Эти июньские дни очень длинные. Было еще светло, когда мы приземлились на военном аэродроме Моздока, и оттуда под спецохраной мы быстро доехали до Грозного. У меня был свой план и расчет. На рассвете я на «уазике», предоставленном мне начальником охраны, выехал в родное село.
– Может, все-таки возьмешь моих ребят, – провожая меня, в очередной раз спрашивал коллега.
– Нет… Одному спокойнее. Да и дело сугубо личное. Рисковать чьей-то жизнью…
– Ну смотри, как знаешь… Одно скажу, федералы на блокпостах не тронут – номера особые, чекистские… Да и так называемые боевики не тронут – все под одной крышей… Разве что на простых бандюг наткнешься. Но их, сам знаешь, почти всех ликвидировали…
– Как и сына моего…
После паузы он сменил тему:
– Оружие берешь?
– Нет.
– Правильно. Бесполезно… Как ты просил – фонарик и провиант в машине. Я выписал положенный путевой лист, и… Бог в помощь.
Я хотел доехать до родного села, а там, наверное, кто-нибудь да знает судьбу моего сына. Однако прямо за Ведено, где начинается высокогорная Чечня, мощный блокпост – далее проезд просто запрещен. И как мне сообщили – выше никто не живет. Все села разбиты. Жителей нет. Только в более-менее большом после Ведено селе Харачой осталось с десяток людей, и то очень пожилые, и туда проезд запрещен. В принципе эта поездка на родину ничего мне не дала, лишь узнал, что мой кабинет еще свободен – специалиста по бурению здесь нет, так что заменить меня некем, как говорится, дураков нет. Но и у меня иных вариантов работы нет. Просто я попросил недельку – поехать в Москву, а мне даже командировку сообразили. Как и обещал дочери, через пару дней увидел ее. И первое, что она сказала:
– Дада, ты совсем почернел.
– Это загар кубинский.
– Тот загар был розовый, и он быстро сошел. А это гарь чеченской войны и наших потерь на твоем несчастном лице.
Чуть позже она спросила:
– Ты ведь с дороги голодный. Почему не ешь?
– Я поел, больше не хочу.
У меня просто не было аппетита в этом тяжелом положении. Я боялся при ней расплакаться, хотя очень хотел, еле себя сдерживал. А у нее ведь ответственный экзамен, ей плакать нельзя, и она мне так и сказала, просто поддела:
– Москва слезам не верит.
– Да-да, – напрягся я. – Ты должна. Ты обязана ради матери поступить… И младший об этом просил, мечтал.

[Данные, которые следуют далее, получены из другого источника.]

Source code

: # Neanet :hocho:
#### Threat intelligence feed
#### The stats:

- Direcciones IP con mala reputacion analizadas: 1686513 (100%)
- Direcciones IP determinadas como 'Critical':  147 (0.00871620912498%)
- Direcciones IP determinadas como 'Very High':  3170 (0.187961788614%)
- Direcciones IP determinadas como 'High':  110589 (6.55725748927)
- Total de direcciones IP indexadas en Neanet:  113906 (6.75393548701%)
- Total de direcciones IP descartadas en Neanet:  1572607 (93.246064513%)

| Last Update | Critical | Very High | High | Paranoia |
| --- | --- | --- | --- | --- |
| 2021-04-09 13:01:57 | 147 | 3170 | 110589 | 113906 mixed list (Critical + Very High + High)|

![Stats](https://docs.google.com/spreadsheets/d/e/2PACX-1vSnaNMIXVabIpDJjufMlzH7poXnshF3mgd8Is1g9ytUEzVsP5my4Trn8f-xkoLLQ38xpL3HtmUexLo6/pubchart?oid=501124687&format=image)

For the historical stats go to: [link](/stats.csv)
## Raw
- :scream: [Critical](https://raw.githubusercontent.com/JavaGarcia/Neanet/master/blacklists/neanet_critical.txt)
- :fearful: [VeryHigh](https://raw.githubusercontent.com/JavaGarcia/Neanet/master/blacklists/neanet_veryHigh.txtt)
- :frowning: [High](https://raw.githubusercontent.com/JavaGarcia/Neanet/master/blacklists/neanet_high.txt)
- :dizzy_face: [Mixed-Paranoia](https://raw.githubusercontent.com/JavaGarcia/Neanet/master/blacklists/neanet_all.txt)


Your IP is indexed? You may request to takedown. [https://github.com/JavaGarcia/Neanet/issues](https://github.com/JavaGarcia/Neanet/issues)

Вот тут у меня предательски голос сорвался, и я уже не мог слезы сдержать. То же самое с ней. Рыдая, она бросилась в свою комнату, а я в ванную, чтобы поток воды заглушил мои рыдания. Через несколько часов, уже ночь наступила, я осторожно постучал в ее дверь:
– Шовда, давай покушаем, – даже ответа не последовало. Тогда я добавил:
– У тебя ведь экзамен, – только теперь услышал шорох за дверью.
Она вышла не сразу. Строгая, спокойная, только глаза воспалены на фоне синюще-фиолетовых кругов. Мне ее так жалко, и я не знаю, что делать. А она как-то непреклонно подошла к роялю, села за инструмент и осипшим голосом:
– Вокал провалю… Тогда придется и мне жить в Грозном в твоем рабочем кабинете
Я что-то стал лепетать, мол, еще два дня, время еще есть и голос вернется. А она очень строго:
– Дада, до сих пор стеснялась сказать… В общем, Руслан мне присылал стихи. И одно было посвящено тебе. Так и называется – «Стигал – Небо». Я на эти слова, – тут она чуть не сорвалась, тяжело глотнула и продолжила, – на эти стихи постаралась наложить мелодию. Послушай, пожалуйста. Оцени…
… – Вы родитель экзаменующейся? – обратилась ко мне очень пожилая женщина в приемной ректора консерватории. – Я в курсе, что вы допущены к прослушиванию на экзамене… Проходите, – она показала мне кресло в самом дальнем углу. По правде, я думал, что раз экзамен сдается в кабинете ректора, и он, как я понял – благосклонен, то все будет несколько формально, условно… Отнюдь – атмосфера почему-то ощутимо накалена, все очень напряженно, официально и строго по протоколу. Создана комиссия из семи человек – все люди пожилые, интеллигентные, и, судя по всему, их отношение будет сугубо объективное и принципиальное.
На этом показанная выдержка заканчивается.